The hotel industry is also moving towards this asset-light franchising model, with large parent companies outsourcing the daily operations to franchise owners. As discussed last week, Marriott (MAR) was the pioneer of this business strategy and currently has more than 7,000 hotels worldwide – many of them franchised.
But some industries are inherently asset-intensive… with returns that tend to regress back to cost-of-capital levels. Steel mills, real estate investment trusts (“REITs”), and utilities are all asset-intensive businesses that are difficult to differentiate from each other. The hospital industry is another example of this type of industry, as these operations offer the same acute care options with little variation.

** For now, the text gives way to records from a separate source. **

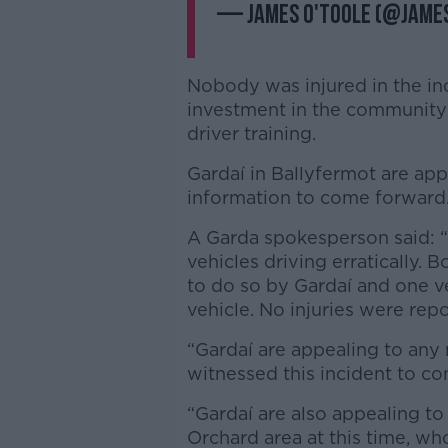
— James O'Toole (@Jam
Nobody was injured in the inc
investment in the community
driver training.
Gardaí in Ballyfermot are ap
information to come forward
A Garda spokesperson said: “
vehicles driving erratically. 
to do so by Gardaí and one ve
vehicle. No injuries were repo
“Gardaí are appealing to an
witnessed this incident to c
“Gardaí are also appealing to
Orchard area at this time, w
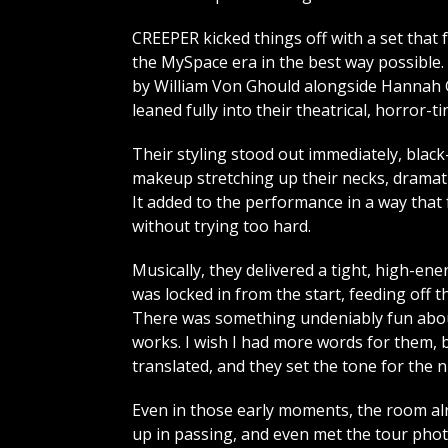
CREEPER kicked things off with a set that f
the MySpace era in the best way possible.
by William Von Ghould alongside Hannah
leaned fully into their theatrical, horror-t
Their styling stood out immediately, blac
makeup stretching up their necks, dramati
It added to the performance in a way that 
without trying too hard.
Musically, they delivered a tight, high-en
was locked in from the start, feeding off t
There was something undeniably fun about it
works. I wish I had more words for them, b
translated, and they set the tone for the n
Even in those early moments, the room alrea
up in passing, and even met the tour phot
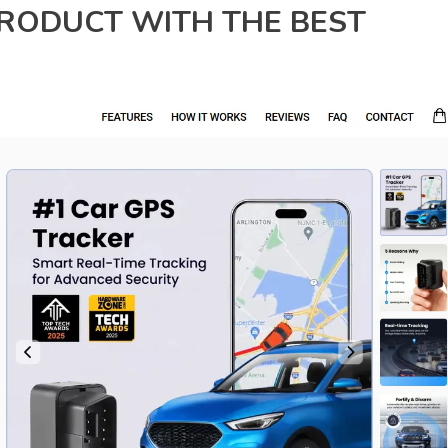
PRODUCT WITH THE BEST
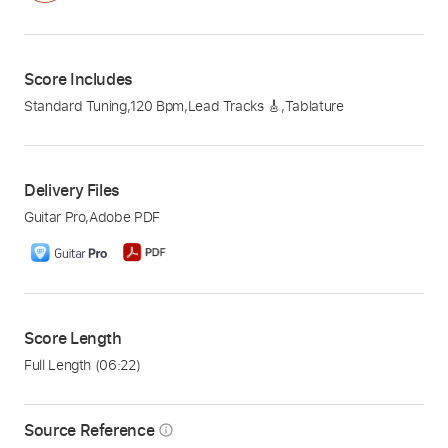
Score Includes
Standard Tuning
,
120 Bpm
,
Lead Tracks 🎸
,
Tablature
Delivery Files
Guitar Pro
,
Adobe PDF
Score Length
Full Length
(06:22)
Source Reference
info_outline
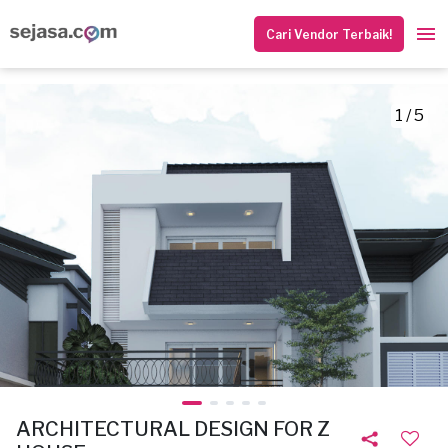
Cari Vendor Terbaik!
1 / 5
ARCHITECTURAL DESIGN FOR Z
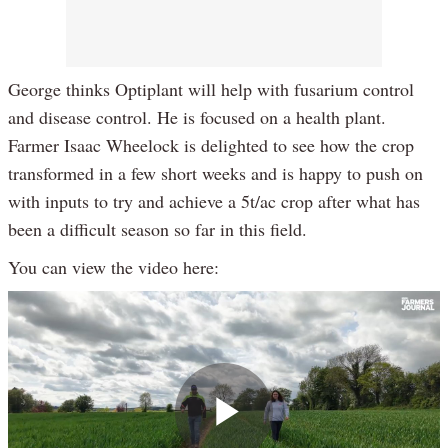
George thinks Optiplant will help with fusarium control
and disease control. He is focused on a health plant.
Farmer Isaac Wheelock is delighted to see how the crop
transformed in a few short weeks and is happy to push on
with inputs to try and achieve a 5t/ac crop after what has
been a difficult season so far in this field.
You can view the video here:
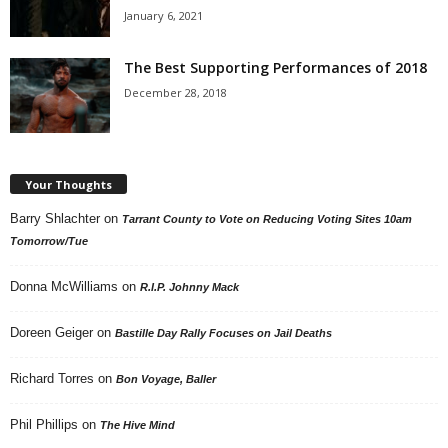
January 6, 2021
The Best Supporting Performances of 2018
December 28, 2018
Your Thoughts
Barry Shlachter
on
Tarrant County to Vote on Reducing Voting Sites 10am
Tomorrow/Tue
Donna McWilliams
on
R.I.P. Johnny Mack
Doreen Geiger
on
Bastille Day Rally Focuses on Jail Deaths
Richard Torres
on
Bon Voyage, Baller
Phil Phillips
on
The Hive Mind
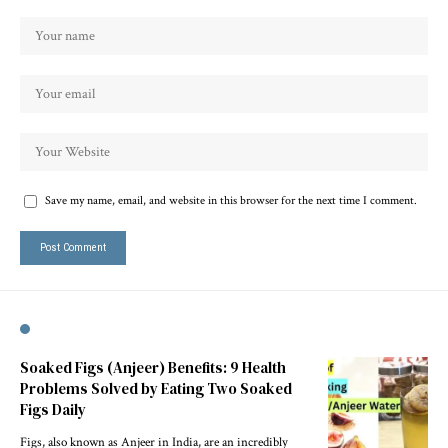
Save my name, email, and website in this browser for the next time I comment.
Soaked Figs (Anjeer) Benefits: 9 Health
Problems Solved by Eating Two Soaked
Figs Daily
Figs, also known as Anjeer in India, are an incredibly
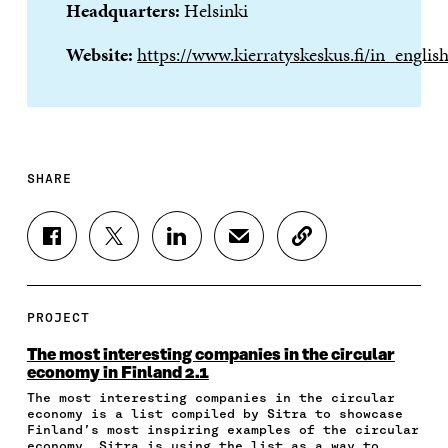
Headquarters:
Helsinki
Website:
https://www.kierratyskeskus.fi/in_englis
SHARE
S
S
S
S
C
H
H
H
H
O
A
A
A
A
P
R
R
R
R
Y
E
E
E
E
A
PROJECT
O
O
O
I
R
N
N
N
N
T
The most interesting companies in the circular
F
T
L
A
I
economy in Finland 2.1
A
W
I
N
C
The most interesting companies in the circular
C
I
N
E
L
economy is a list compiled by Sitra to showcase
E
T
K
M
E
Finland’s most inspiring examples of the circular
B
T
E
A
L
economy. Sitra is using the list as a way to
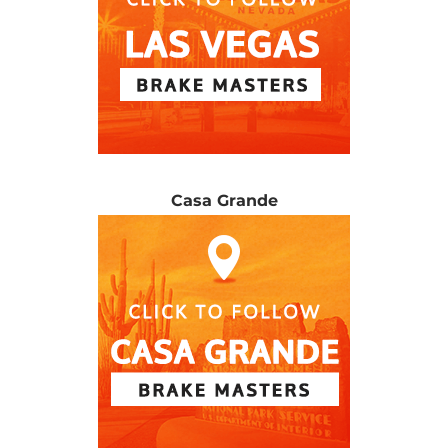
Casa Grande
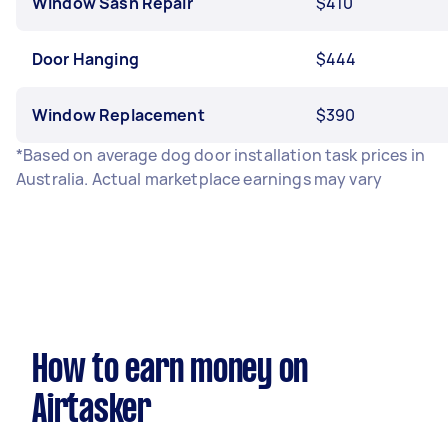
Window Sash Repair
$410
Door Hanging
$444
Window Replacement
$390
*Based on average dog door installation task prices in
Australia. Actual marketplace earnings may vary
How to earn money on
Airtasker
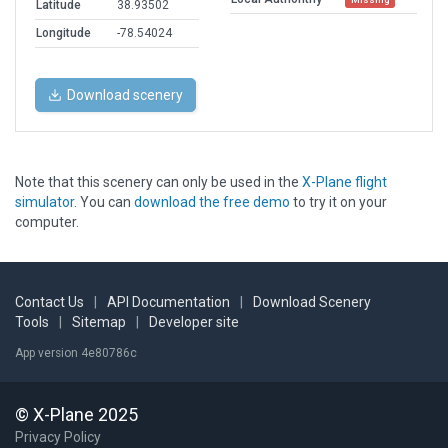
Latitude
38.93502
Longitude
-78.54024
Download scenery
Note that this scenery can only be used in the
X-Plane flight
simulator
. You can
download the free demo
to try it on your
computer.
Contact Us
|
API Documentation
|
Download Scenery
Tools
|
Sitemap
|
Developer site
App version 4e80786c
© X-Plane 2025
Privacy Policy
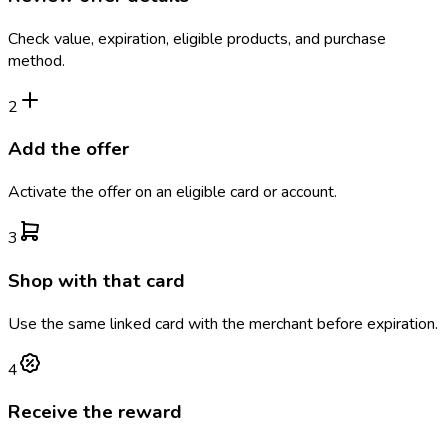
Check value, expiration, eligible products, and purchase
method.
2
Add the offer
Activate the offer on an eligible card or account.
3
Shop with that card
Use the same linked card with the merchant before expiration.
4
Receive the reward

There’s little a company can do to stand out that will actually lead it to returns in excess of industry averages. For example, by only looking at as-reported metrics, Universal Health Services (UHS) is a hospital that appears to suffer the same fate as other asset-intensive businesses. The company’s as-reported metrics show returns just barely above cost of capital.
Universal Health Services’ return on assets (“ROA”) has remained relatively stagnant since 2008 – implying that the company is simply another boring, acute care hospital.
However, this picture of Universal Health Services’ performance is only an illusion, propped up by the distortions in as-reported accounting. Due to the GAAP treatment of acquisitions and other accounting issues, the market has missed an important shift…
In 2010, Universal Health Services made a $3 billion acquisition of Psychiatric Solutions to fully dive into the behavioral health segment.
This means that Universal Health Services has managed to differentiate itself from its peers, as it focuses on behavioral health care as opposed to the standard acute care. By focusing on a less populated area of the market – and in a less asset-intensive business – Universal Health Services has been able to generate higher returns.
In reality, Universal Health Services’ Uniform ROA has grown from 8% in 2008 to 13% last year, as the company continued to invest and profit from its differentiated business model. Take a look…
Due to this distortion, the market has unreasonably bearish expectations for Universal Health Services going forward. We can measure the market’s expectations by using our Embedded Expectations framework.
The chart below shows Universal Health Services’ historical corporate performance levels, in terms of ROA (dark blue bars) versus what sell-side analysts think the company is going to do in the next two years (light blue bars) and what the market is pricing in at current valuations (white bars).
As you can see, while analysts expect returns to remain near current levels in 2021, the market expects returns to slide back to 9% by 2024.
Market expectations are pricing returns to regress to the average asset-intensive hospital level, because as-reported metrics have missed Universal Health Services’ transformation. With a change in strategy, the company is no longer a normal hospital business.
Uniform Accounting shows the strength of Universal Health Services’ returns since focusing on this new strategy – highlighting how the company is a more sustainable business than as-reported metrics show.
Once the market catches up with the reality, Universal Health Services will likely then be priced above an average hospital.